Predominant imports from Asia’s fourth-largest economy include vehicles, kitchen appliances and electronics, beverages, pharmaceuticals and plastics, he added.
Heng also downplayed Cambodia’s trade deficit with South Korea for the January-April period – which expanded by more than 37 per cent year-on-year to over $146.1 million – saying that the bulk of Korean imports support domestic production and processing for export.
Royal Academy of Cambodia economist Hong Vanak, however, voiced concern over the Kingdom’s mounting trade deficit with South Korea.
He opined that this trend would require Cambodia to shift course and produce more goods geared towards the needs of the East Asian market, including by attracting more investors to open factories and processing businesses that churn out finished products for export to South Korea.
And once the CKFTA is in force, “I hope that many investors, especially those from Korea, will come to Cambodia to invest in production for export back to Korea”, Vanak said.
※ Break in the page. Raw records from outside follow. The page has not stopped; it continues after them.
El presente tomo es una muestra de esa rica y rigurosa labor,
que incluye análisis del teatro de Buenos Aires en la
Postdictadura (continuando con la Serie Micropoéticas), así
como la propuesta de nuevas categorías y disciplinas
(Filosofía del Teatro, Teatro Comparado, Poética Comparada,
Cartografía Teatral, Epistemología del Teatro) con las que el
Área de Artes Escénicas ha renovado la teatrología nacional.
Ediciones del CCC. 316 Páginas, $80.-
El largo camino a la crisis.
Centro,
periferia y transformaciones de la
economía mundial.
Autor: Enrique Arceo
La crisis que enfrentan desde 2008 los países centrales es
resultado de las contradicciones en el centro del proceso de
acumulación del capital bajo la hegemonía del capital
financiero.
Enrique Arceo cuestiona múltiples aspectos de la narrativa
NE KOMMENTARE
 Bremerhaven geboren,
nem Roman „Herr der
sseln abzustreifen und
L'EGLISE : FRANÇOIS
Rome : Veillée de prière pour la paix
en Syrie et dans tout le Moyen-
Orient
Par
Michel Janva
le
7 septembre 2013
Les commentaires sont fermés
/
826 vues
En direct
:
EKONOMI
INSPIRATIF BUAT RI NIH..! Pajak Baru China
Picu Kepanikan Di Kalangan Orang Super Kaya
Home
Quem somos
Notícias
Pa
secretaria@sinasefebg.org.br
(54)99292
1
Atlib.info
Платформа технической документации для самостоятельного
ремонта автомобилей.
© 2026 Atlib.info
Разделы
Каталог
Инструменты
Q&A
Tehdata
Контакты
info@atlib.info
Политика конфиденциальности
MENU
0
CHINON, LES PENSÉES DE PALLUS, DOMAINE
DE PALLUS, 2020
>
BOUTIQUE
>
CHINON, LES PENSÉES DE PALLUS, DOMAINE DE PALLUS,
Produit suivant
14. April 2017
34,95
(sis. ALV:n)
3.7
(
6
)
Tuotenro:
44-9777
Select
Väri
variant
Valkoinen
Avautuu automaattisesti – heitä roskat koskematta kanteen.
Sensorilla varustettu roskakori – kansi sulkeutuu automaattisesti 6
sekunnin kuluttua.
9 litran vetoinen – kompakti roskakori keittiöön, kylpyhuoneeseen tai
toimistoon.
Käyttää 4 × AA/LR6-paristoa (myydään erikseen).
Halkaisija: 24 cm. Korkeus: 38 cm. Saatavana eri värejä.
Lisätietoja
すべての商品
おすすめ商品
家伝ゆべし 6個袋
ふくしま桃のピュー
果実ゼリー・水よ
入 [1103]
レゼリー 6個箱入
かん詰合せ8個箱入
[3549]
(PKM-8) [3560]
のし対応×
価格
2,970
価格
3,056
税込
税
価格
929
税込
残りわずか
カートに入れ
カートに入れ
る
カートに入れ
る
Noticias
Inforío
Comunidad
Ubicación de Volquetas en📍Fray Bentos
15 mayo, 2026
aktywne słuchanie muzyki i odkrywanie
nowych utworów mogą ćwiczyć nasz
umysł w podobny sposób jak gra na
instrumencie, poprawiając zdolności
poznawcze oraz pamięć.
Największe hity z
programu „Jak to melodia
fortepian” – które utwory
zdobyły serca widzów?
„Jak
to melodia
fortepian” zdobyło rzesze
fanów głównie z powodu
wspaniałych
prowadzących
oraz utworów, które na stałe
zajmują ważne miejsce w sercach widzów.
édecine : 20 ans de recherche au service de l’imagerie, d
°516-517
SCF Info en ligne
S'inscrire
He also noted that both countries are signatories to the Regional Comprehensive Economic Partnership (RCEP) agreement, which entered into effect in Cambodia on January 1 – and exactly one month later in South Korea.
The CKFTA will provide more than 10,000 Cambodian goods duty-free access to South Korea, according to the commerce ministry.
Under the deal, coupled with the RCEP, the Kingdom will lift tariffs on 93.8 per cent of goods traded, with South Korea scrapping duties on 95.6 per cent, Yonhap News Agency reported, citing the South Korean trade ministry.
The CKFTA was signed on October 26 in a bid to boost bilateral trade and stimulate economic recovery from the Covid-19 crisis.
According to Ministry of Commerce spokesman Penn Sovicheat, the pact will come into effect 60 days after both countries have deposited their respective instrument of ratification (IoR), a document by which a country formally agrees to be bound by a treaty.
On February 3, Sovicheat noted that neither country had deposited their IoR, and predicted that the CKFTA would enter into effect no later than June 30. No updates were immediately available.
For reference, trade between the two countries last year amounted to $774.04 million, up by 5.4 per cent compared to 2020, according to the GDCE. Cambodian exports were $194.08 million, up by 4.7 per cent, and imports were $579.96 million, up by 5.6 per cent.